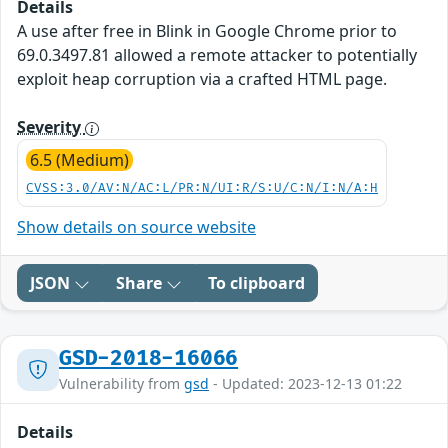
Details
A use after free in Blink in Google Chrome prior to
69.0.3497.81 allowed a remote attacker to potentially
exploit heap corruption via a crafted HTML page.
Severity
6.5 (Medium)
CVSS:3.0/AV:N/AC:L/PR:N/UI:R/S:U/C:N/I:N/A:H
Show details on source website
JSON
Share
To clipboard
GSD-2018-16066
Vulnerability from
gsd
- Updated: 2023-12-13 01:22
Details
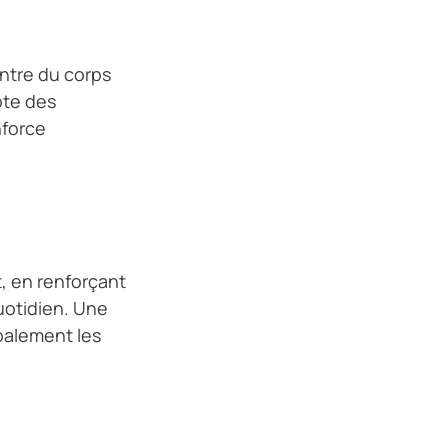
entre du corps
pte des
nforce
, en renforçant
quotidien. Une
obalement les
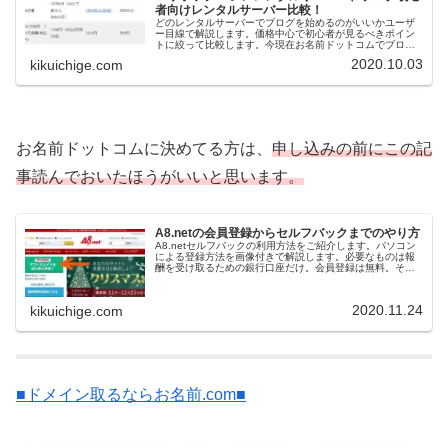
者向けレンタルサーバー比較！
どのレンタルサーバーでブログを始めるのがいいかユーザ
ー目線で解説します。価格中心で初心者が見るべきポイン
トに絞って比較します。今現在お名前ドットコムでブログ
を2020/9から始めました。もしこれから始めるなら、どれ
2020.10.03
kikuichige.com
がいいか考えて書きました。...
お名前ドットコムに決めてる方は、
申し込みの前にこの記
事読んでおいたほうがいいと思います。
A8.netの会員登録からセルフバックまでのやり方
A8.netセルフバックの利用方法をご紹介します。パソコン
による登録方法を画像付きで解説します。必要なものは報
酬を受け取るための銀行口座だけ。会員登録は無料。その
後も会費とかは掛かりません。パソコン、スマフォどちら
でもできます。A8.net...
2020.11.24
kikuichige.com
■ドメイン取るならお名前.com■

+--

■ **ASSIGNED TASK**
Rewrite the text read from all the records with "heap corruption" changed to "memory corruption" and every other line left as it is. Leave the pictures out of your answer.

■ **SOLUTION FOR THIS EXERCISE**
Details
A use after free in Blink in Google Chrome prior to
69.0.3497.81 allowed a remote attacker to potentially
exploit memory corruption via a crafted HTML page.
Severity
6.5 (Medium)
CVSS:3.0/AV:N/AC:L/PR:N/UI:R/S:U/C:N/I:N/A:H
Show details on source website
JSON
Share
To clipboard
GSD-2018-16066
Vulnerability from
gsd
- Updated: 2023-12-13 01:22
Details
entre du corps
pte des
nforce
, en renforçant
quotidien. Une
obalement les
者向けレンタルサーバー比較！
どのレンタルサーバーでブログを始めるのがいいかユーザ
ー目線で解説します。価格中心で初心者が見るべきポイン
トに絞って比較します。今現在お名前ドットコムでブログ
を2020/9から始めました。もしこれから始めるなら、どれ
2020.10.03
kikuichige.com
がいいか考えて書きました。...
お名前ドットコムに決めてる方は、
申し込みの前にこの記
事読んでおいたほうがいいと思います。
A8.netの会員登録からセルフバックまでのやり方
A8.netセルフバックの利用方法をご紹介します。パソコン
による登録方法を画像付きで解説します。必要なものは報
酬を受け取るための銀行口座だけ。会員登録は無料。その
後も会費とかは掛かりません。パソコン、スマフォどちら
でもできます。A8.net...
2020.11.24
kikuichige.com
■ドメイン取るならお名前.com■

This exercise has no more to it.